*RECORDS FOR THE TASK:*

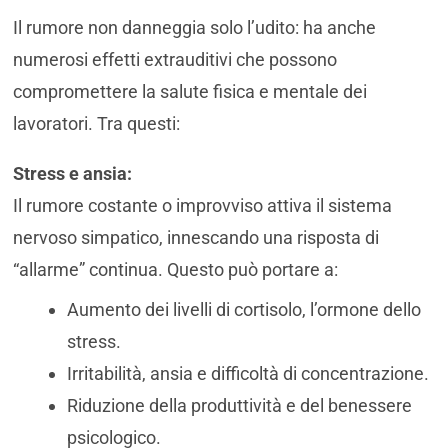
Il rumore non danneggia solo l’udito: ha anche
numerosi effetti extrauditivi che possono
compromettere la salute fisica e mentale dei
lavoratori. Tra questi:
Stress e ansia:
Il rumore costante o improvviso attiva il sistema
nervoso simpatico, innescando una risposta di
“allarme” continua. Questo può portare a:
Aumento dei livelli di cortisolo, l’ormone dello
stress.
Irritabilità, ansia e difficoltà di concentrazione.
Riduzione della produttività e del benessere
psicologico.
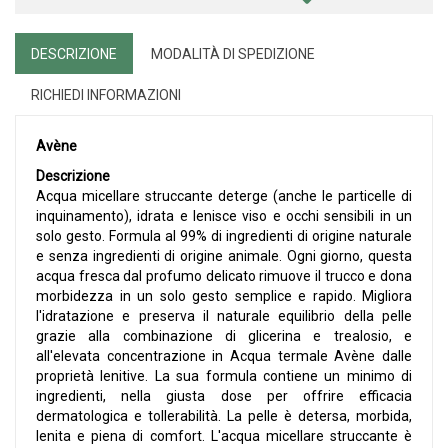
DESCRIZIONE
MODALITÀ DI SPEDIZIONE
RICHIEDI INFORMAZIONI
Avène
Descrizione
Acqua micellare struccante deterge (anche le particelle di
inquinamento), idrata e lenisce viso e occhi sensibili in un
solo gesto. Formula al 99% di ingredienti di origine naturale
e senza ingredienti di origine animale. Ogni giorno, questa
acqua fresca dal profumo delicato rimuove il trucco e dona
morbidezza in un solo gesto semplice e rapido. Migliora
l'idratazione e preserva il naturale equilibrio della pelle
grazie alla combinazione di glicerina e trealosio, e
all'elevata concentrazione in Acqua termale Avène dalle
proprietà lenitive. La sua formula contiene un minimo di
ingredienti, nella giusta dose per offrire efficacia
dermatologica e tollerabilità. La pelle è detersa, morbida,
lenita e piena di comfort. L'acqua micellare struccante è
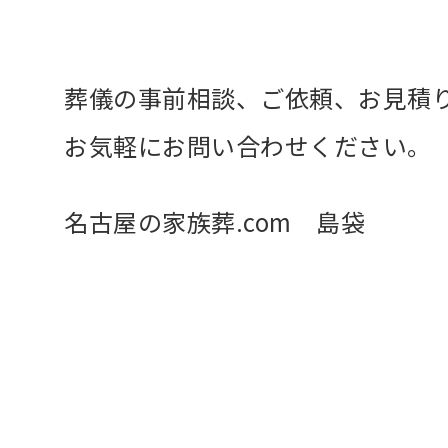
葬儀の事前相談、ご依頼、お見積
お気軽にお問い合わせください。
名古屋の家族葬.com 島袋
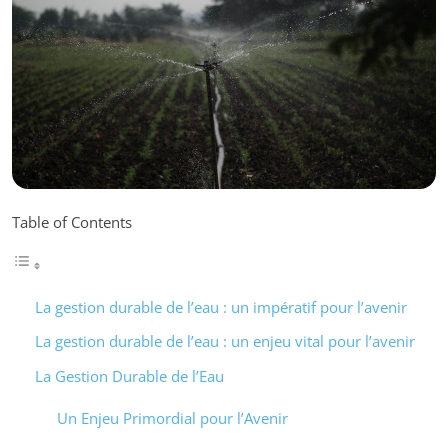
Table of Contents
La gestion durable de l’eau : un impératif pour l’avenir
La gestion durable de l’eau : un enjeu vital pour l’avenir
La Gestion Durable de l’Eau
Un Enjeu Primordial pour l’Avenir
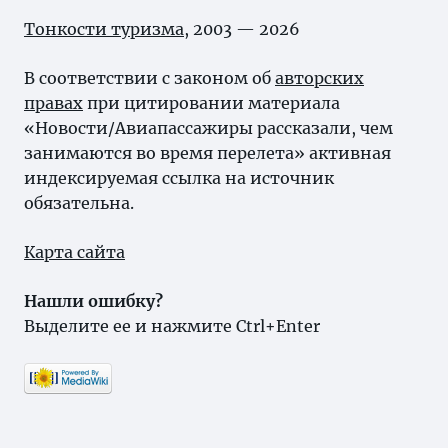
Тонкости туризма
, 2003 — 2026
В соответствии с законом об
авторских
правах
при цитировании материала
«Новости/Авиапассажиры рассказали, чем
занимаются во время перелета» активная
индексируемая ссылка на источник
обязательна.
Карта сайта
Нашли ошибку?
Выделите ее и нажмите Ctrl+Enter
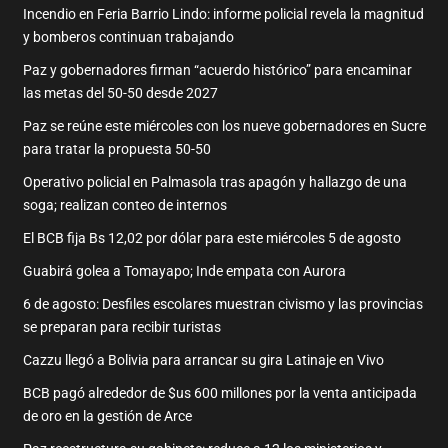
Incendio en Feria Barrio Lindo: informe policial revela la magnitud
y bomberos continuan trabajando
Paz y gobernadores firman “acuerdo histórico” para encaminar
las metas del 50-50 desde 2027
Paz se reúne este miércoles con los nueve gobernadores en Sucre
para tratar la propuesta 50-50
Operativo policial en Palmasola tras apagón y hallazgo de una
soga; realizan conteo de internos
El BCB fija Bs 12,02 por dólar para este miércoles 5 de agosto
Guabirá golea a Tomayapo; Inde empata con Aurora
6 de agosto: Desfiles escolares muestran civismo y las provincias
se preparan para recibir turistas
Cazzu llegó a Bolivia para arrancar su gira Latinaje en Vivo
BCB pagó alrededor de $us 600 millones por la venta anticipada
de oro en la gestión de Arce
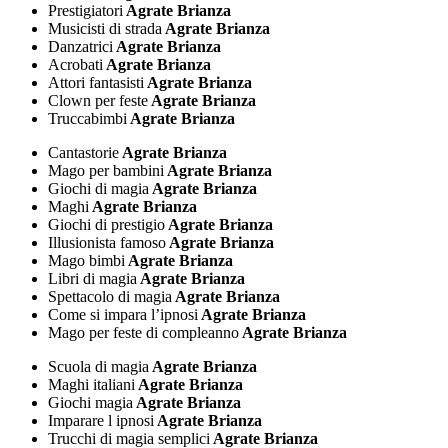
Prestigiatori
Agrate Brianza
Musicisti di strada
Agrate Brianza
Danzatrici
Agrate Brianza
Acrobati
Agrate Brianza
Attori fantasisti
Agrate Brianza
Clown per feste
Agrate Brianza
Truccabimbi
Agrate Brianza
Cantastorie
Agrate Brianza
Mago per bambini
Agrate Brianza
Giochi di magia
Agrate Brianza
Maghi
Agrate Brianza
Giochi di prestigio
Agrate Brianza
Illusionista famoso
Agrate Brianza
Mago bimbi
Agrate Brianza
Libri di magia
Agrate Brianza
Spettacolo di magia
Agrate Brianza
Come si impara l’ipnosi
Agrate Brianza
Mago per feste di compleanno
Agrate Brianza
Scuola di magia
Agrate Brianza
Maghi italiani
Agrate Brianza
Giochi magia
Agrate Brianza
Imparare l ipnosi
Agrate Brianza
Trucchi di magia semplici
Agrate Brianza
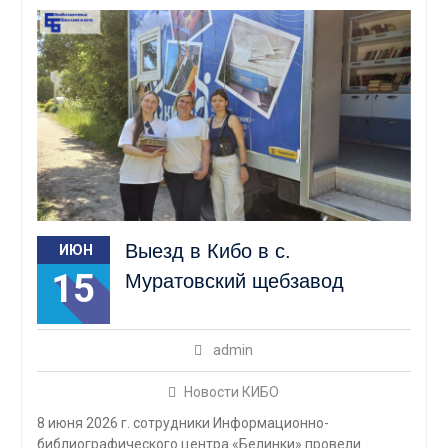
Выезд в Кибо в с.
ИЮН
15
Муратовский щебзавод
admin
Новости КИБО
8 июня 2026 г. сотрудники Информационно-
библиографического центра «Белинки» провели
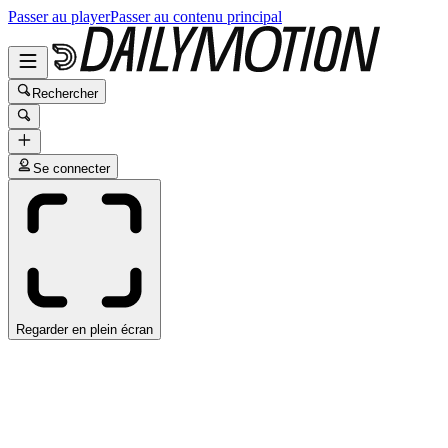
Passer au player
Passer au contenu principal
Rechercher
Se connecter
Regarder en plein écran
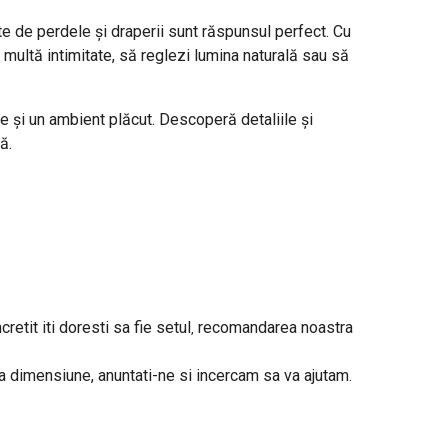
te de perdele și draperii sunt răspunsul perfect. Cu
ai multă intimitate, să reglezi lumina naturală sau să
te și un ambient plăcut. Descoperă detaliile și
ă.
cretit iti doresti
sa fie setul
recomandarea noastra
,
alta dimensiune, anuntati-ne si incercam sa va ajutam.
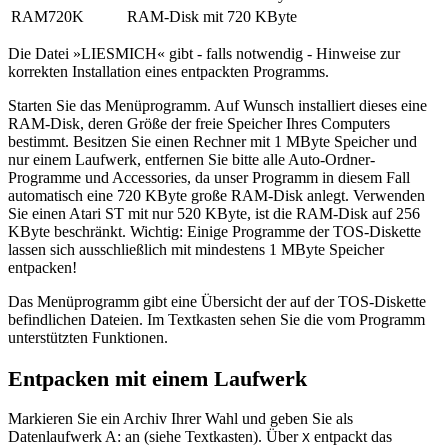
RAM720K
RAM-Disk mit 720 KByte
Die Datei »LIESMICH« gibt - falls notwendig - Hinweise zur
korrekten Installation eines entpackten Programms.
Starten Sie das Menüprogramm. Auf Wunsch installiert dieses eine
RAM-Disk, deren Größe der freie Speicher Ihres Computers
bestimmt. Besitzen Sie einen Rechner mit 1 MByte Speicher und
nur einem Laufwerk, entfernen Sie bitte alle Auto-Ordner-
Programme und Accessories, da unser Programm in diesem Fall
automatisch eine 720 KByte große RAM-Disk anlegt. Verwenden
Sie einen Atari ST mit nur 520 KByte, ist die RAM-Disk auf 256
KByte beschränkt. Wichtig: Einige Programme der TOS-Diskette
lassen sich ausschließlich mit mindestens 1 MByte Speicher
entpacken!
Das Menüprogramm gibt eine Übersicht der auf der TOS-Diskette
befindlichen Dateien. Im Textkasten sehen Sie die vom Programm
unterstützten Funktionen.
Entpacken mit einem Laufwerk
Markieren Sie ein Archiv Ihrer Wahl und geben Sie als
Datenlaufwerk A: an (siehe Textkasten). Über
entpackt das
X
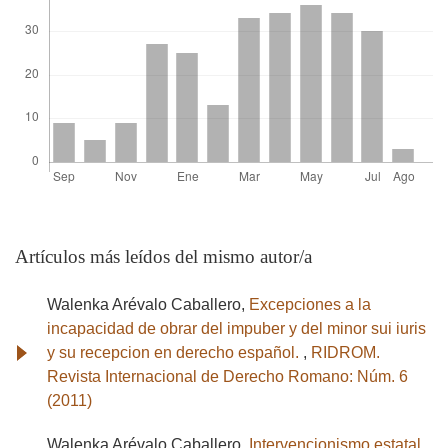
Artículos más leídos del mismo autor/a
Walenka Arévalo Caballero,
Excepciones a la
incapacidad de obrar del impuber y del minor sui iuris
y su recepcion en derecho español.
,
RIDROM.
Revista Internacional de Derecho Romano: Núm. 6
(2011)
Walenka Arévalo Caballero,
Intervencionismo estatal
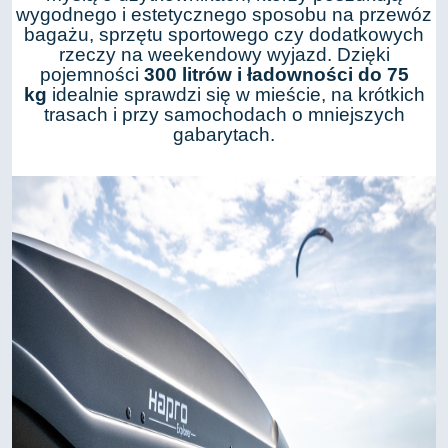
wygodnego i estetycznego sposobu na przewóz
bagażu, sprzętu sportowego czy dodatkowych
rzeczy na weekendowy wyjazd. Dzięki
pojemności
300 litrów i ładowności do 75
kg
idealnie sprawdzi się w mieście, na krótkich
trasach i przy samochodach o mniejszych
gabarytach.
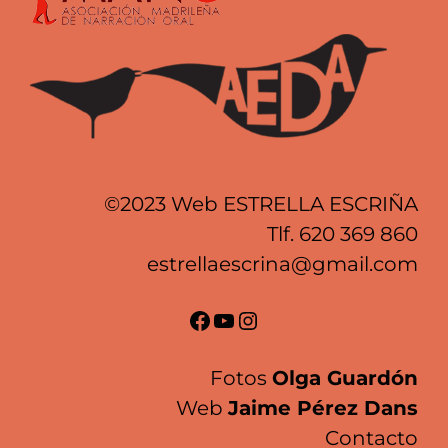
©2023 Web ESTRELLA ESCRIÑA
Tlf.
620 369 860
estrellaescrina@gmail.com
Facebook
YouTube
Instagram
Fotos
Olga Guardón
Web
Jaime Pérez Dans
Contacto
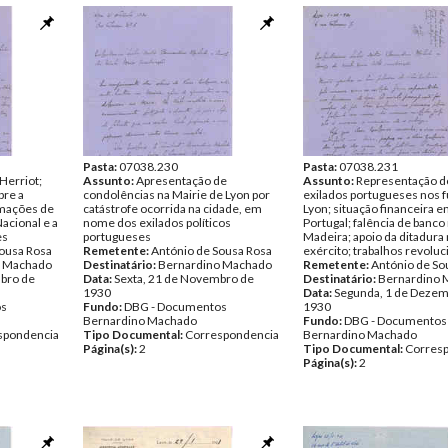
Página(s):
5
Pasta:
07038.230
Pasta:
07038.231
Herriot;
Assunto:
Apresentação de
Assunto:
Representação d
bre a
condolências na Mairie de Lyon por
exilados portugueses nos f
rmações de
catástrofe ocorrida na cidade, em
Lyon; situação financeira 
acional e a
nome dos exilados políticos
Portugal; falência de banco
es
portugueses
Madeira; apoio da ditadura
Sousa Rosa
Remetente:
António de Sousa Rosa
exército; trabalhos revoluc
o Machado
Destinatário:
Bernardino Machado
Remetente:
António de So
bro de
Data:
Sexta, 21 de Novembro de
Destinatário:
Bernardino 
1930
Data:
Segunda, 1 de Dezem
os
Fundo:
DBG - Documentos
1930
Bernardino Machado
Fundo:
DBG - Documentos
spondencia
Tipo Documental:
Correspondencia
Bernardino Machado
Página(s):
2
Tipo Documental:
Corres
Página(s):
2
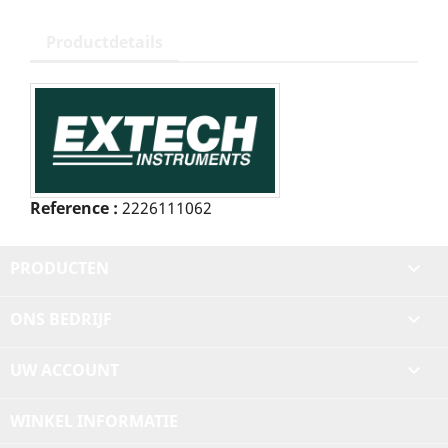
Productdetails
Reference :
2226111062
PRODUCTEN

ONS BEDRIJF

UW ACCOUNT

WINKEL INFORMATIE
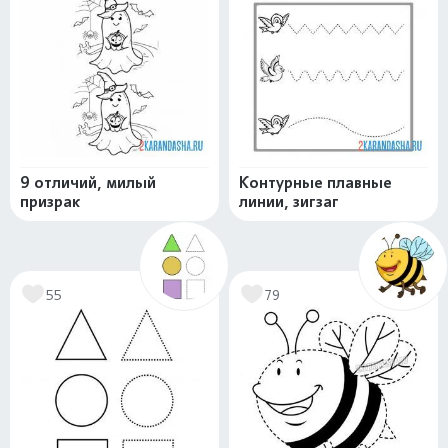
9 отличий, милый
Контурные плавные
призрак
линии, зигзаг
55
79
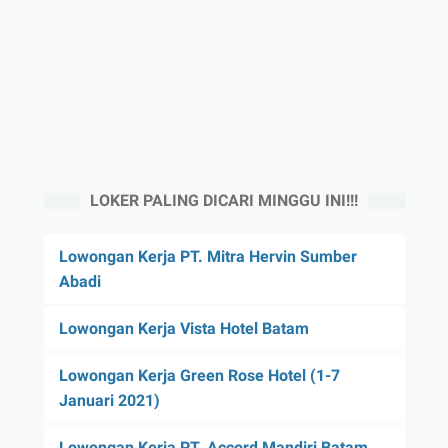
LOKER PALING DICARI MINGGU INI!!!
Lowongan Kerja PT. Mitra Hervin Sumber
Abadi
Lowongan Kerja Vista Hotel Batam
Lowongan Kerja Green Rose Hotel (1-7
Januari 2021)
Lowongan Kerja PT. Accord Mandiri Batam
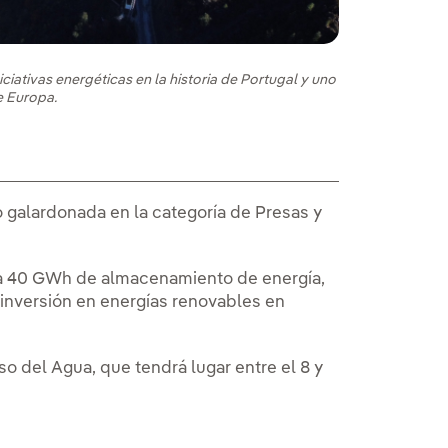
iativas energéticas en la historia de Portugal y uno
e Europa.
o galardonada en la categoría de Presas y
ta 40 GWh de almacenamiento de energía,
inversión en energías renovables en
o del Agua, que tendrá lugar entre el 8 y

*INSTRUCTIONS TO FOLLOW:*
Count the lines in the rows above that contain the string "Speicher", treating uppercase and lowercase as different. Reply with the number alone.

*SOLUTION TO THIS PROBLEM:*
3